Georgian Opposition Declines To Take Advantage Of Ossetia Crisis

Publication: Eurasia Daily Monitor Volume: 1 Issue: 50

Commenting on the latest developments in and around the breakaway South Ossetia region before departing for London on July 12, Georgian President Mikheil Saakashvili made a remarkable statement. He said that certain forces in Russia want to duplicate the events of 1992, when opposition forces overthrew President Zviad Gamsakhurdia, driving him into exile. “However, this time they will confront not a fragmented but a highly consolidated Georgia,” Saakashvili said (TV- Rustavi-2, TV-Imedi, July 12).

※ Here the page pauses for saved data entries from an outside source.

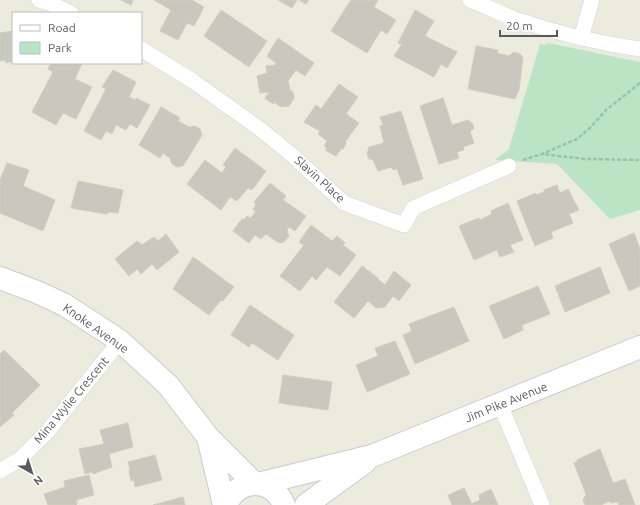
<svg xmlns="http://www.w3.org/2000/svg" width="640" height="505" font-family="Ubuntu,sans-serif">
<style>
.green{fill:#bae4c3}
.building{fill:#c8c8be;stroke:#d0cebd}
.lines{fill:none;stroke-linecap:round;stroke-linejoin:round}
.street-casing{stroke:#d2d3d9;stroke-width:16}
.secondary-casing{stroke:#cacbd3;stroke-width:24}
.path{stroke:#92c6ad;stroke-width:2.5;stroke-dasharray:4 2;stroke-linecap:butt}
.street{stroke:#fff;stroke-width:15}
.secondary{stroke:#fff;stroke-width:22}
.labels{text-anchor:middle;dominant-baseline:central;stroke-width:3;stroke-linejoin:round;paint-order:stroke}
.street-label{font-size:12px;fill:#585a60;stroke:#fff}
</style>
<rect width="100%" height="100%" fill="#ececde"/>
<path class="green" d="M548,43L640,62V210L610,219L557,164L495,160L509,149L540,44L545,45Z"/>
<path class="building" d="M121,0H133L131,5Z
M154,0H192L204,7L194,26L187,23L178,40L160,31L171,10Z
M278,0H297L292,8Z
M299,0H309L306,4Z
M351,0H378L374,7L396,20L387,34L381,30L367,53L331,31Z
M221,10L267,41L249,67L204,36Z
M415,10L434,21L425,36L457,52L447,68L441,64L434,77L394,56L402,44L398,43Z
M13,31V61L6,63L5,60L0,61V33Z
M278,38L314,63L305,76L296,70L288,81L290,90L293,92L294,98L289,106L281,107L274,102L273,104L265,98L269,92L260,93L257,76L267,73L266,66L275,65L276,63L267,56Z
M476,46L498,50L497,53L509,56L514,52L520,54L523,58L519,90L515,99L468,89Z
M51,63H82L75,79L92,87L76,119L63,113L56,125L32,112L53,72L48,69Z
M113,70L136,82L129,97L135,100L136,98L150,105L137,128L130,124L126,130L116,125L112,134L106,131L101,140L84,131L106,89L102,87Z
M339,84L358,97L346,114L359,123L345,142L346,143L343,149L342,148L336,156L325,150L327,148L324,146L327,141L318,134L320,131L304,122L316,105L321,109Z
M443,98L452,125L468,120L472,123L474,128L470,132L474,143L463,147L464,150L457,152L459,158L439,164L420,106Z
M161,107L180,118L178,121L189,127L195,126L200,129L202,135L183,166L177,167L172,164L170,158L163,153L160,158L139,145Z
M401,111L423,179L403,185L397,169L393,170L391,167L378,171L373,160L369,159L367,154L369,147L384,143L380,126L383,125L380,117Z
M235,148L266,171L252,190L248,188L237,201L230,197L221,210L187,184L205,160L222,173L226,167L223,165Z
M7,163L29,170L23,186L55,200L43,231L0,213V180Z
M78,181L123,190L118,213L109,212L107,214L71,208Z
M270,183L286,196L283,200L306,216L295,231L289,227L287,231L289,236L284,242L279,243L266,234L261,239L255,235L249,243L233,231L242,219L244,220L247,216L251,218L256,211L253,210L256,204L254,202Z
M557,185L560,193L568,189L579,210L569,214L573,223L551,232L553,238L535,246L517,201L536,193V195L544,192V190Z
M508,203L523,240L510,245L514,252L500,257L497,250L474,260L459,226L479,218L480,220L492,214L491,211Z
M311,225L332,241L337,236L345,243L343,245L356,255L340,276L327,267L316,280L312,276L300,291L280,276L304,245L299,242Z
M634,233L640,249V286L629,291L609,244Z
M166,234L179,252L157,270L152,264L141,274L137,269L129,276L115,259L137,241L142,245L154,237L158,241Z
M193,257L234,287L223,301L221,300L209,315L173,289Z
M362,266L378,278V279L385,285L394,271L411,285L399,301L393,296L385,307L376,308L368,301L354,318L334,302Z
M600,267L610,293L565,312L555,286Z
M538,286L550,314L522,325L523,330L504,339L489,306Z
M250,305L294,335L278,360L252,343L249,347L231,335Z
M454,307L469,341L415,364L403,335L412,331L409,324Z
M395,341L410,374L367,392L356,365L378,356L375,348Z
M4,350L40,385L12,413L14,415L0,427V354Z
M283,375L332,382L328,410L279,403Z
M128,423L133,447L109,454L112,467L93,474L92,472L85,474L79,449L104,444L100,430Z
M600,449L613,483L625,479L635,505H619L618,502L611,503L610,501L601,505H585L583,501L586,494L574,463L577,462V460Z
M155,455L162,480L135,487L134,480L131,481L129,470H130L128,462Z
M89,475L94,495L76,500L77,504L76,505H48L44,494L65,487L64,481Z
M464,488L472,504L480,500L479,495L491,489L498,505H452L448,495Z
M183,497L185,505H153Z"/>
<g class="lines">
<defs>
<path id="street" d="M39,0L52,4L71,13
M470,0C485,6 500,13 515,19C556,33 598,43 640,49
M581,38L592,0
M141,49L193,81L260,129L292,155L344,203L404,225L413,208L509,166
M500,404L542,505
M0,471L20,459L47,432L120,341"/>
<path id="secondary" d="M0,278L37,292L65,305L120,341L168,385L208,437L255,484
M208,437L224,505
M258,484L372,456L640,347
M226,505C237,477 273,477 284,505
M306,505L365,462"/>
</defs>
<use href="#street" class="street-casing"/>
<use href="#secondary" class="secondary-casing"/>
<path class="path" d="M640,83L606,110L591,127L577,139L542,154L585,159L640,160
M523,160L542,154"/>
<use href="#street" class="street"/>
<use href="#secondary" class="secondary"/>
</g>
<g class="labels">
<g class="street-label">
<text transform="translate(320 179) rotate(42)">Slavin Place</text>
<text transform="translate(96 328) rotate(35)">Knoke Avenue</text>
<text transform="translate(71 400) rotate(-50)">Mina Wylie Crescent</text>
<text transform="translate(506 402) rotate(-22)">Jim Pike Avenue</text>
</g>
</g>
<rect x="12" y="12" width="130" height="52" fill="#ffffff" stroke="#bcbdbf"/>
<rect x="20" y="25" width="20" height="6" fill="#ffffff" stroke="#bcbdbf"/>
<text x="48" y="32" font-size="12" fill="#585a60">Road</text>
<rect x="20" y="42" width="20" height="12" fill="#bae4c3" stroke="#bcbdbf"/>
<text x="48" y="52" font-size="12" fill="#585a60">Park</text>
<g transform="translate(32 473) rotate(141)" stroke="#ffffff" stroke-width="3" paint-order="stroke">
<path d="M0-3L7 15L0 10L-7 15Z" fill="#585a60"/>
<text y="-6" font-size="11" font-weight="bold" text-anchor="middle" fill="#585a60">N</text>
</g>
<path d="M500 30v6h57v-6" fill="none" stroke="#585a60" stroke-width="2"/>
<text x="506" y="30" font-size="12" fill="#585a60" stroke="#ffffff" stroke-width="3" paint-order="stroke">20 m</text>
</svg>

The crisis in the South Ossetia has revealed a noteworthy, although still weak trend, in the Georgian political spectrum. For the first time, virtually all of the major opposition parties and groups have either supported Saakashvili’s government or limited themselves to minor criticism. Georgians remember the dark days of the early 1990s, when separatism, national discord, and political confrontation were so high that some opposition groups even celebrated the government’s humiliating defeat in independence-minded Abkhazia. But ten years on, most Georgian political parties seem to have learned some lessons from the past.

When the Ossetian militia captured about 50 Georgian servicemen on July 8 and humiliated them on television, the event should have sparked yet another political row between Saakashvili’s government and its variegated opposition. Indeed, the opposition groups, which have been engaged in a protracted struggle for supremacy since the Rose Revolution, could hardly find a better chance to seize the initiative by organizing anti-Saakashvili protests. Moreover, the Georgian and Russian media have fueled the furor by depicting the incident as a tremendous set-back and insult to the state of Georgian and Saakashvili’s government in particular (NTV, ORT, Resonance, 24 Hours, TV-Imedi, July 8-9). Yet, the opposition declined to undermine Saakashvili.

Zviad Dzidziguri, a member of parliament who defected from the ruling National Movement-Democrats and who plans to create a new parliament opposition faction, believes that the constant political squabbles in Tbilisi had distracted the government while the South Ossetians declared independence. “I want to call everybody to back the government. There is no time for rivalry when the territorial integrity of the country is at the stake,” he said. Dzidziguri explained that his political allies can dispute the government’s fiscal, social, and other policies at another date, but no rift is allowable when the territorial integrity of the country is at stake (Week’s Palette, July 12-18).

The New Rightists-Industrialists, the leading opposition faction in Parliament, was quite doubtful and critical about the results of the July 3 negotiations between Saakashvili and Russian President Vladimir Putin in Moscow as well as Tbilisi’s policy on South Ossetia. David Gamkrelidze, leader of the faction, argued that the friendly atmosphere of the presidential meeting “will disperse soon if we give an impartial assessment of Russian-Georgian relations.” Gamkrelidze demanded that the government fully disclose the contents of the agreements that had been reached in Moscow (24 Hours, July 6). However, when the latest crisis in the South Ossetia erupted, the New Rightists withdrew their demands, instead calling on Tbilisi to consider radical measures to free the captive servicemen. Pikria Chikhradze, another legislator from the New Rightists, explained that the situation was so tense that “we decided not to emphasize the government’s mistakes.” Chikhradze, however, does want Saakashvili and his government to cease flirting with Moscow (Resonance, July 12).

The Georgian Labor Party, another major opposition force, has limited itself to a statement that Saakashvili’s government lacks even “elementary tactics” for handling the conflict (Interpress, July 12). The “political silence” of the followers of Georgia’s first president Gamsakhurdia, who revoked the autonomy of South Ossetia in 1990, as well as the Republican Party that recently broke with the National Movement, confirms that Georgian political parties have put their ambitions and desire for quick political profits aside in favor of the national unity so acutely needed in the current tense situation.

The opposition parties believe — with some justification — that if they give moral support to the government, or at least refrain from open confrontation, that Saakashvili and his team will be more cooperative with and conciliatory toward the opposition. However, Saakashvili appears to want a stronger declaration of national unity than so far given. Barely one month ago, Saakashvili branded any legislator who failed to vote for a new law downgrading the autonomy of Ajaria as “an enemy of the nation” (24 Hours, July 12; TV Rustavi-2, July 5).

Future developments regarding South Ossetia may become a good test of the political maturity of the Georgian political spectrum and political stability in the country in general.